- **Task brief**: Give back every line of the material below exactly, but no images.

- **Task input**:
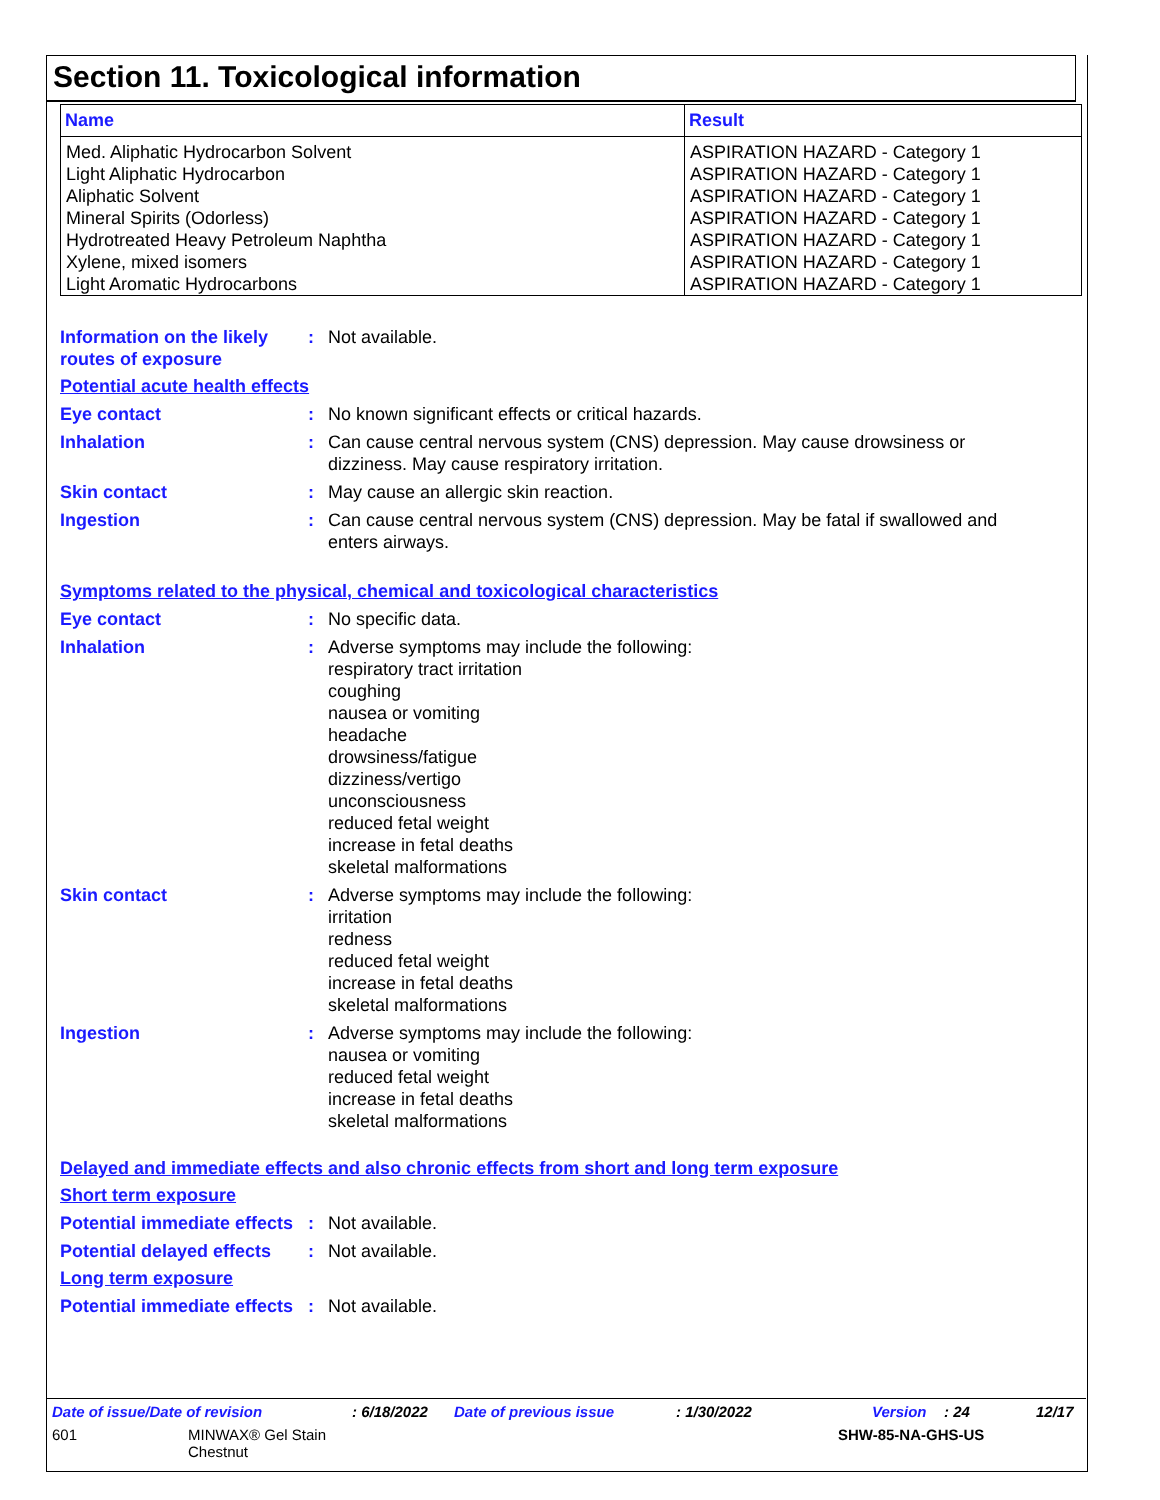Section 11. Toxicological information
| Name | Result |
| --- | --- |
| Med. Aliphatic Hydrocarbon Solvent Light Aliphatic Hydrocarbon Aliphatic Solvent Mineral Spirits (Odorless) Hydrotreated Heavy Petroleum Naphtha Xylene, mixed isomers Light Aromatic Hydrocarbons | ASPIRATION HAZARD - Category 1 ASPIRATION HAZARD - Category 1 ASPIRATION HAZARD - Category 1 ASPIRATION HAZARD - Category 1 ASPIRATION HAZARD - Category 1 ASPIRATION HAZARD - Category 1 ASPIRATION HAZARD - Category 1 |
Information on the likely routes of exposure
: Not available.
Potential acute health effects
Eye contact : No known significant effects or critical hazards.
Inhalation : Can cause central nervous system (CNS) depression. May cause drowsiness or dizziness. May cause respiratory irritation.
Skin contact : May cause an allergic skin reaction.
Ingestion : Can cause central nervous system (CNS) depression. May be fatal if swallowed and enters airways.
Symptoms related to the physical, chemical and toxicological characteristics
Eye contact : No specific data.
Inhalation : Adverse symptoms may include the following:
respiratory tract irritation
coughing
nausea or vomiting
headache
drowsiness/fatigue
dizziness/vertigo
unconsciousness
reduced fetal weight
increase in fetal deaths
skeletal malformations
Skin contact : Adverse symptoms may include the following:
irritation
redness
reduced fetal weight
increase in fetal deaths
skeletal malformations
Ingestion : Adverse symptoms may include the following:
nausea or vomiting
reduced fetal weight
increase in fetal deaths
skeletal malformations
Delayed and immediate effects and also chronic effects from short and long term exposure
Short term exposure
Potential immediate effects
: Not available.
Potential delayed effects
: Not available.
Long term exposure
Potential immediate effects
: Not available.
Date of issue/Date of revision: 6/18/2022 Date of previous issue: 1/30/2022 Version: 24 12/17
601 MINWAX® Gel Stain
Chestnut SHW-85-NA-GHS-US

- **Answer for this exercise**:
Section 11. Toxicological information
| Name | Result |
| --- | --- |
| Med. Aliphatic Hydrocarbon Solvent Light Aliphatic Hydrocarbon Aliphatic Solvent Mineral Spirits (Odorless) Hydrotreated Heavy Petroleum Naphtha Xylene, mixed isomers Light Aromatic Hydrocarbons | ASPIRATION HAZARD - Category 1 ASPIRATION HAZARD - Category 1 ASPIRATION HAZARD - Category 1 ASPIRATION HAZARD - Category 1 ASPIRATION HAZARD - Category 1 ASPIRATION HAZARD - Category 1 ASPIRATION HAZARD - Category 1 |
Information on the likely routes of exposure
: Not available.
Potential acute health effects
Eye contact : No known significant effects or critical hazards.
Inhalation : Can cause central nervous system (CNS) depression. May cause drowsiness or dizziness. May cause respiratory irritation.
Skin contact : May cause an allergic skin reaction.
Ingestion : Can cause central nervous system (CNS) depression. May be fatal if swallowed and enters airways.
Symptoms related to the physical, chemical and toxicological characteristics
Eye contact : No specific data.
Inhalation : Adverse symptoms may include the following:
respiratory tract irritation
coughing
nausea or vomiting
headache
drowsiness/fatigue
dizziness/vertigo
unconsciousness
reduced fetal weight
increase in fetal deaths
skeletal malformations
Skin contact : Adverse symptoms may include the following:
irritation
redness
reduced fetal weight
increase in fetal deaths
skeletal malformations
Ingestion : Adverse symptoms may include the following:
nausea or vomiting
reduced fetal weight
increase in fetal deaths
skeletal malformations
Delayed and immediate effects and also chronic effects from short and long term exposure
Short term exposure
Potential immediate effects
: Not available.
Potential delayed effects
: Not available.
Long term exposure
Potential immediate effects
: Not available.
Date of issue/Date of revision: 6/18/2022 Date of previous issue: 1/30/2022 Version: 24 12/17
601 MINWAX® Gel Stain
Chestnut SHW-85-NA-GHS-US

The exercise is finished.